Les huit mutations du BDSMiste ou de l’encordiste hypermoderne dans sa pratique (2ème partie)

Note 1 : Dans le présent document, les termes employés pour désigner des personnes sont pris au sens générique, ils ont à la fois la valeur d’un féminin et d’un masculin.

Note 2 : Dans cet article, je vais essayer de vous parler des huits mutations (2ème partie) du BDSMiste dans sa pratique, et comment nous en sommes arrivés à un BDSM 2.0, à des gamers selon mon point de vue.

Note 3 : Cet article fait suite à l’article : Les huit mutations du BDSMiste ou de l’encordiste  hypermoderne dans sa pratique (1er partie)

Le rapport au temps

Le rapport au temps de l’individu fait l’objet d’une accélération (Harmut Rosa) continue, surtout depuis le développement des outils de communication tels que le téléphone portable, Internet, l’ordinateur de poche. Nous passons d’une période où le bdsmiste était soumis au temps et à ses contraintes naturelles à une période où il ne cesse de violenter le temps pour en tirer le maximum de profit et de plaisir. Le rythme du temps des individus était rythmé selon les obligations de la vie sociale : travail, vie religieuse, etc. C’était un temps cyclique, une contrainte collective. Aujourd’hui, l’individu hypermoderne, le BDSMiste 2.0 veut dominer le temps, le maîtriser. Dans ce contexte, la vitesse devient le pouvoir. En d’autres termes, le temps cesse d’être une valeur d’usage (que puis-je faire, comment puis-je « engager » le temps qui m’est imparti ?)  pour devenir une valeur d’échange ( de quoi le temps engagé à faire ceci me prive-t-il ?).

Comme le montre le sociologue et urbaniste Paul Virilio, l’histoire de l’individu dans la société est l’histoire de la vitesse, et concrètement du moteur (Virilio, 1993). Le moteur informatique des années 1980 inaugure le monde virtuel. L’Homme devient un démiurge. Le temps est accéléré et finit par devenir l’urgence continue, le rythme impossible à suivre. 
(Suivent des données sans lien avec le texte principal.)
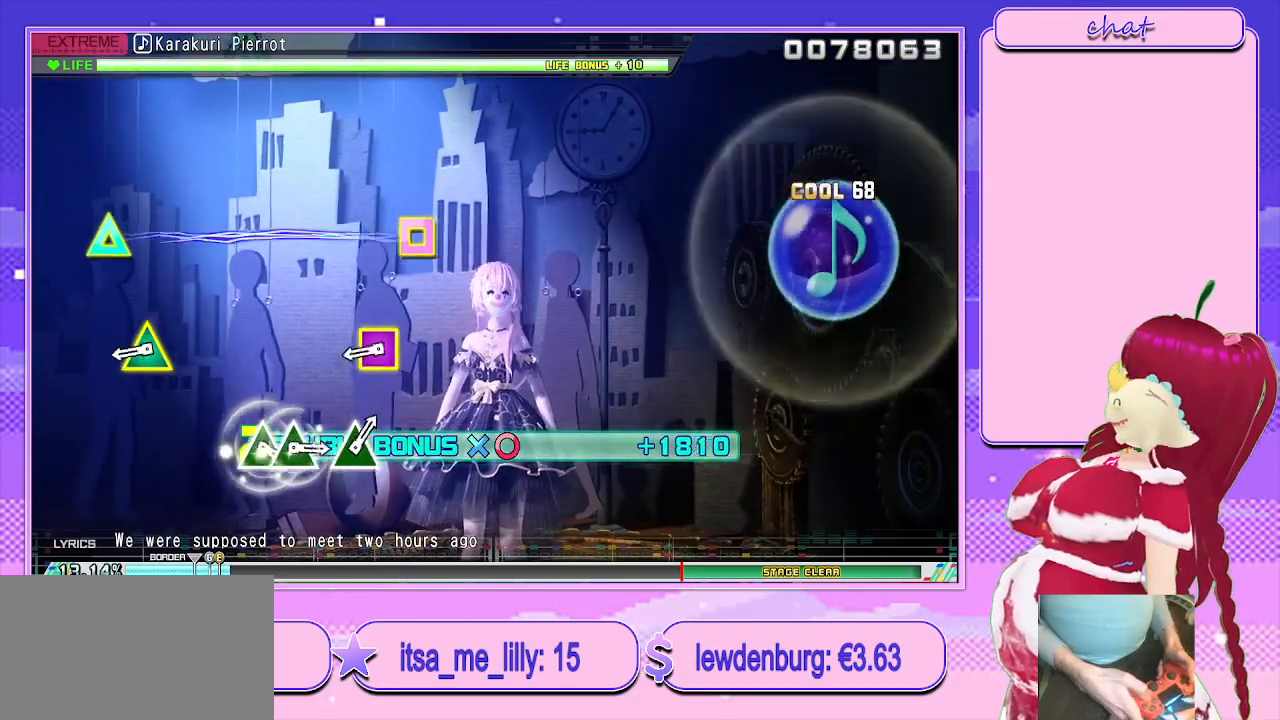
{"buttons": ["R2"], "left_stick": "center", "right_stick": "center", "events": [[333, "SQUARE", "down"], [333, "TRIANGLE", "down"], [483, "SQUARE", "up"], [483, "TRIANGLE", "up"]]}
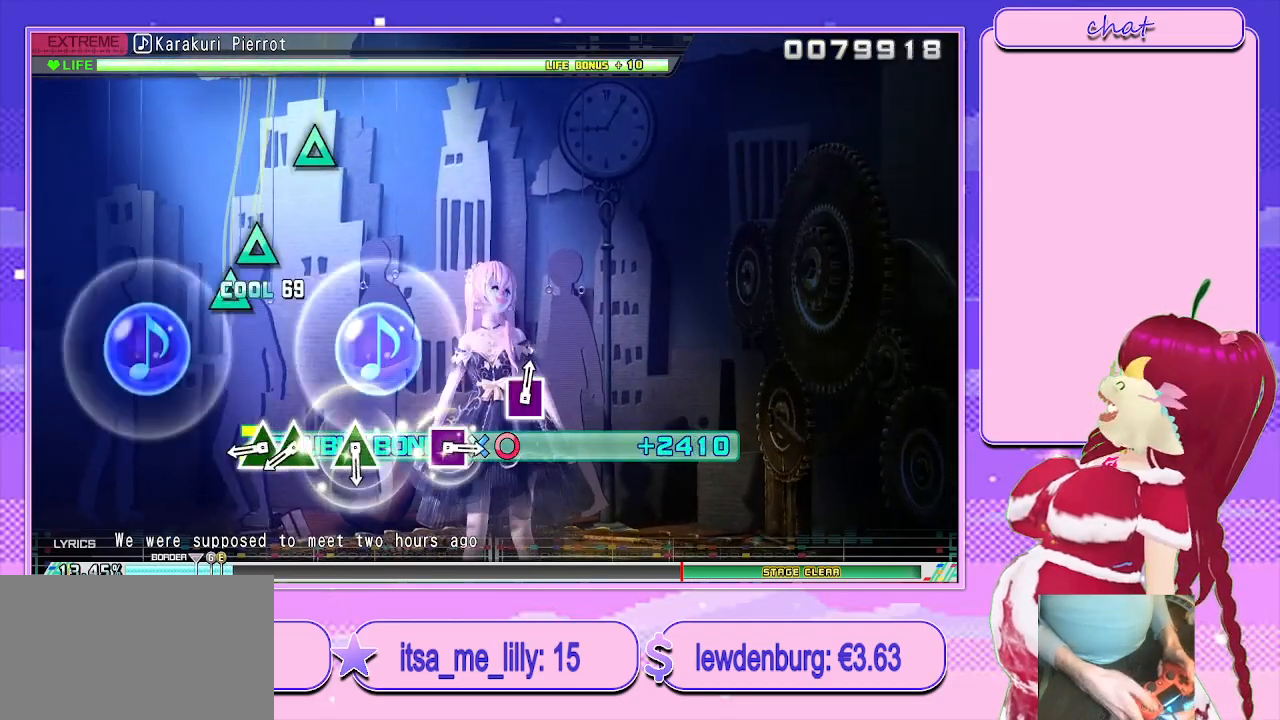
{"buttons": ["R2", "DPAD_UP"], "left_stick": "center", "right_stick": "center", "events": [[317, "TRIANGLE", "down"], [433, "DPAD_UP", "down"], [433, "TRIANGLE", "up"]]}
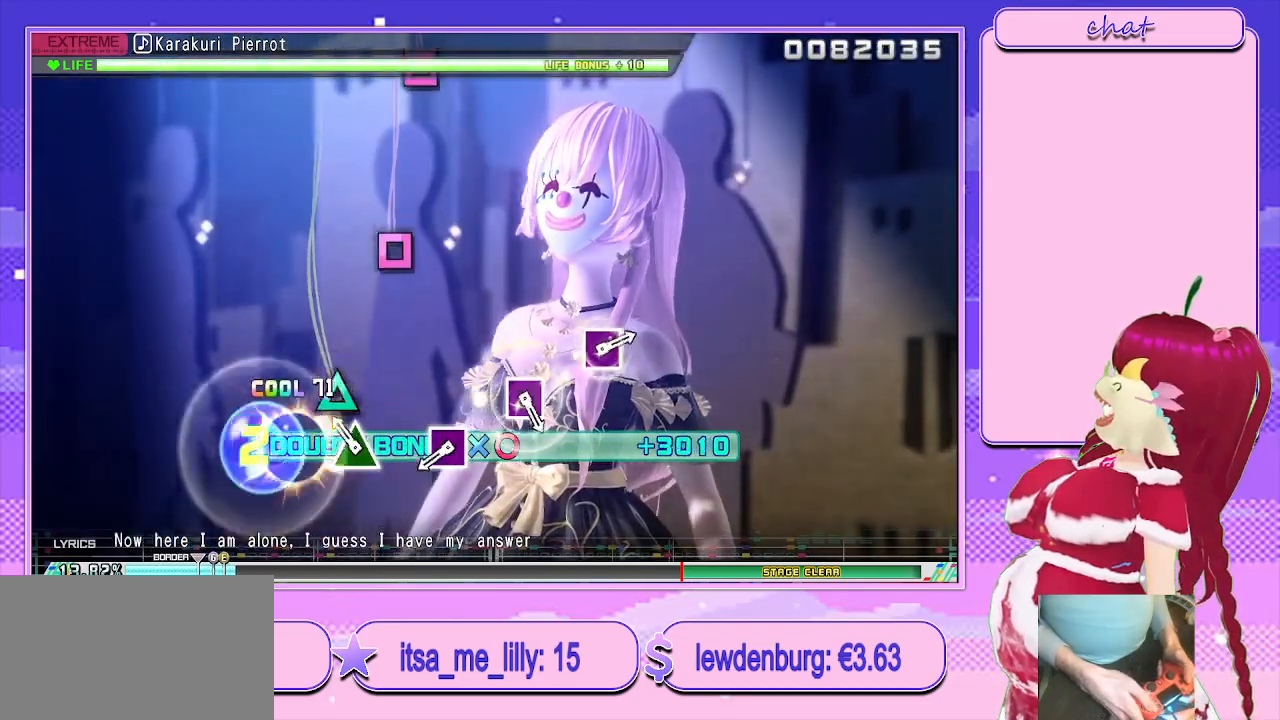
{"buttons": ["SQUARE", "R2"], "left_stick": "center", "right_stick": "center", "events": [[17, "DPAD_UP", "up"], [133, "TRIANGLE", "down"], [267, "TRIANGLE", "up"], [450, "SQUARE", "down"]]}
Le gamer pense maîtriser le temps, mais il est dépendant à présent de l’urgence, qui lui enjoint sans cesse d’aller plus vite et plus haut. Il a ainsi l’illusion d’être affranchi du temps par le biais d’appareils en sa possession, cela lui donne l’impression d’avoir le don d’ubiquité, d’être présent partout à la fois. Cependant, le gamer est tyrannisé par l’urgence, débordé par le temps dans sa vie professionnelle et privée. Il a plusieurs boîtes et adresses électroniques pour sélectionner ses contacts et se garder du temps pour répondre comme il l’entend. Pris dans la spirale de l’urgence, le gamer est finalement prisonnier de son temps, lui qui voulait s’en affranchir.
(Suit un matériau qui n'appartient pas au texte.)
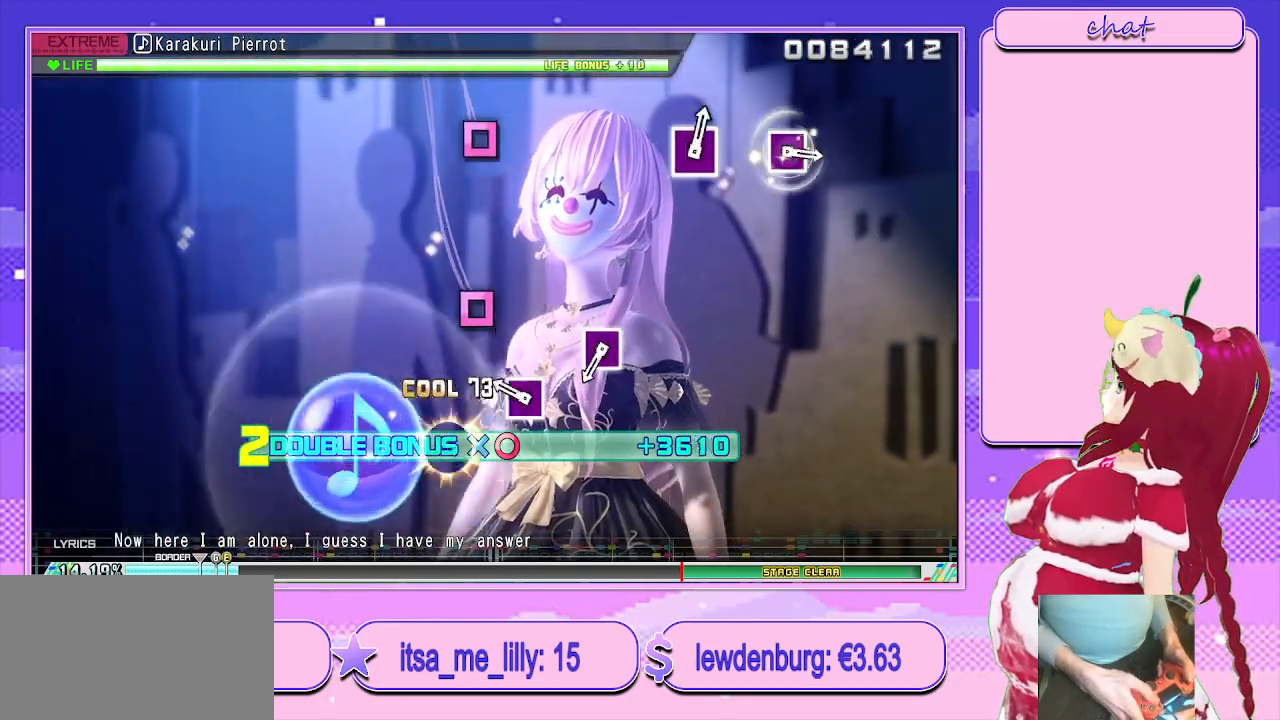
{"buttons": ["R2"], "left_stick": "center", "right_stick": "center", "events": [[50, "SQUARE", "up"], [233, "SQUARE", "down"], [317, "SQUARE", "up"]]}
Cette urgence et cette course contre le temps, fait que les gamers dans le BDSM ne prennent plus le temps d’apprendre, de maîtriser, c’est tout tout de suite.

Entre le rapport au temps et le rapport aux choses (voir Les huit mutations du BDSMiste ou de l’encordiste  hypermoderne dans sa pratique (1er partie)), les gamers entrent dans l’ère du “BDSM préservatif” : tu prends, tu utilises, tu jettes.

Le rapport à l’espace

L’individu n’est pas tant bouleversé par la mondialisation que par la globalisation. Il convient de distinguer les deux processus :

  • La mondialisation, ce sont des flux, des mouvements économiques et de population, ce sont des échanges de biens, de services, de capitaux, sans oublier des échanges d’idées et de théories. Elle existe depuis que les hommes se déplacent et voyagent d’un bout à l’autre du monde. 
  • La globalisation est un phénomène beaucoup plus récent. Elle est à l’origine d’une mutation radicale, sans précédent. Elle est certes économique et financière, mais aussi et surtout humaine : l’intégration et l’interconnexion sont devenues telles que chacun, aujourd’hui, vit quotidiennement au niveau local, avec des attaches territoriales et une identité culturelle, tout en ayant le sentiment d’appartenir à la globalité du monde. Le monde a singulièrement rétréci pour l’individu : il peut être facilement en contact aussi bien avec le lointain qu’avec le prochain, dans l’instant.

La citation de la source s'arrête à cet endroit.